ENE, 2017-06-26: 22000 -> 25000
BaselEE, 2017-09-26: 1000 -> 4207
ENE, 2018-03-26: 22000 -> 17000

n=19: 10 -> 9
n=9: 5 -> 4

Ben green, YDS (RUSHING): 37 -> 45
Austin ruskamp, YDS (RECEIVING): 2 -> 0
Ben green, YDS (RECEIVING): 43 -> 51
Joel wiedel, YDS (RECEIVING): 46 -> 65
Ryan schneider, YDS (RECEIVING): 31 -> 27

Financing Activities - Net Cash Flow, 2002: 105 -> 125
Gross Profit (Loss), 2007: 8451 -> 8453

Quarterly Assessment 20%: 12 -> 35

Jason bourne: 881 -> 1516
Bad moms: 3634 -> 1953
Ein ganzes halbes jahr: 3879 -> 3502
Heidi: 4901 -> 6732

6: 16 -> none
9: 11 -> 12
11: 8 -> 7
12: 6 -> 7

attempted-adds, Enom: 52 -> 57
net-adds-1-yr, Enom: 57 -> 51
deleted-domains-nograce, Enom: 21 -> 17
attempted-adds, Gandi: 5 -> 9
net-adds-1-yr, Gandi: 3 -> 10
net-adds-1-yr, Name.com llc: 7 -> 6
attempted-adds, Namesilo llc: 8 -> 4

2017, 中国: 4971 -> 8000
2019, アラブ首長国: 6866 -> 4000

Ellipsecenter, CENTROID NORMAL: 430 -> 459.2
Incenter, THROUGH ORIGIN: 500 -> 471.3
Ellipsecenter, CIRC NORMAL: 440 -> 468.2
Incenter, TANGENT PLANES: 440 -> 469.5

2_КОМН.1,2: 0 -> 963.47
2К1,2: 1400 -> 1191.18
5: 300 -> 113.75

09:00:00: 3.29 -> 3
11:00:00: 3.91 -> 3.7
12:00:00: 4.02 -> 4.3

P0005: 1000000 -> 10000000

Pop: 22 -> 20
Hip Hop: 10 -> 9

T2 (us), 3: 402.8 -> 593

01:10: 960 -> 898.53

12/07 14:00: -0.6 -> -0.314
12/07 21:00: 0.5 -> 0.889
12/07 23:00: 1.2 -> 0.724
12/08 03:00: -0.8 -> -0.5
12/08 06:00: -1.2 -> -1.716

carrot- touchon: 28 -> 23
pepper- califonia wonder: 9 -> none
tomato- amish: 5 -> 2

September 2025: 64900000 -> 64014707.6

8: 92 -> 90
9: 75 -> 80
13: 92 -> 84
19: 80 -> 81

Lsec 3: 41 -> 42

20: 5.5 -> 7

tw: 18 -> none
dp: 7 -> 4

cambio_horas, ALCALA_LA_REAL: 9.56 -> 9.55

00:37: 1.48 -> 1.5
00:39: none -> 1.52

§ **Task to complete**
Starting from the line containing "Jason bourne: 881 -> 1516" and ending with the final line of the data, reproduce each line exactly as it appears, including no other lines.

§ **Solved exercise**
Jason bourne: 881 -> 1516
Bad moms: 3634 -> 1953
Ein ganzes halbes jahr: 3879 -> 3502
Heidi: 4901 -> 6732

6: 16 -> none
9: 11 -> 12
11: 8 -> 7
12: 6 -> 7

attempted-adds, Enom: 52 -> 57
net-adds-1-yr, Enom: 57 -> 51
deleted-domains-nograce, Enom: 21 -> 17
attempted-adds, Gandi: 5 -> 9
net-adds-1-yr, Gandi: 3 -> 10
net-adds-1-yr, Name.com llc: 7 -> 6
attempted-adds, Namesilo llc: 8 -> 4

2017, 中国: 4971 -> 8000
2019, アラブ首長国: 6866 -> 4000

Ellipsecenter, CENTROID NORMAL: 430 -> 459.2
Incenter, THROUGH ORIGIN: 500 -> 471.3
Ellipsecenter, CIRC NORMAL: 440 -> 468.2
Incenter, TANGENT PLANES: 440 -> 469.5

2_КОМН.1,2: 0 -> 963.47
2К1,2: 1400 -> 1191.18
5: 300 -> 113.75

09:00:00: 3.29 -> 3
11:00:00: 3.91 -> 3.7
12:00:00: 4.02 -> 4.3

P0005: 1000000 -> 10000000

Pop: 22 -> 20
Hip Hop: 10 -> 9

T2 (us), 3: 402.8 -> 593

01:10: 960 -> 898.53

12/07 14:00: -0.6 -> -0.314
12/07 21:00: 0.5 -> 0.889
12/07 23:00: 1.2 -> 0.724
12/08 03:00: -0.8 -> -0.5
12/08 06:00: -1.2 -> -1.716

carrot- touchon: 28 -> 23
pepper- califonia wonder: 9 -> none
tomato- amish: 5 -> 2

September 2025: 64900000 -> 64014707.6

8: 92 -> 90
9: 75 -> 80
13: 92 -> 84
19: 80 -> 81

Lsec 3: 41 -> 42

20: 5.5 -> 7

tw: 18 -> none
dp: 7 -> 4

cambio_horas, ALCALA_LA_REAL: 9.56 -> 9.55

00:37: 1.48 -> 1.5
00:39: none -> 1.52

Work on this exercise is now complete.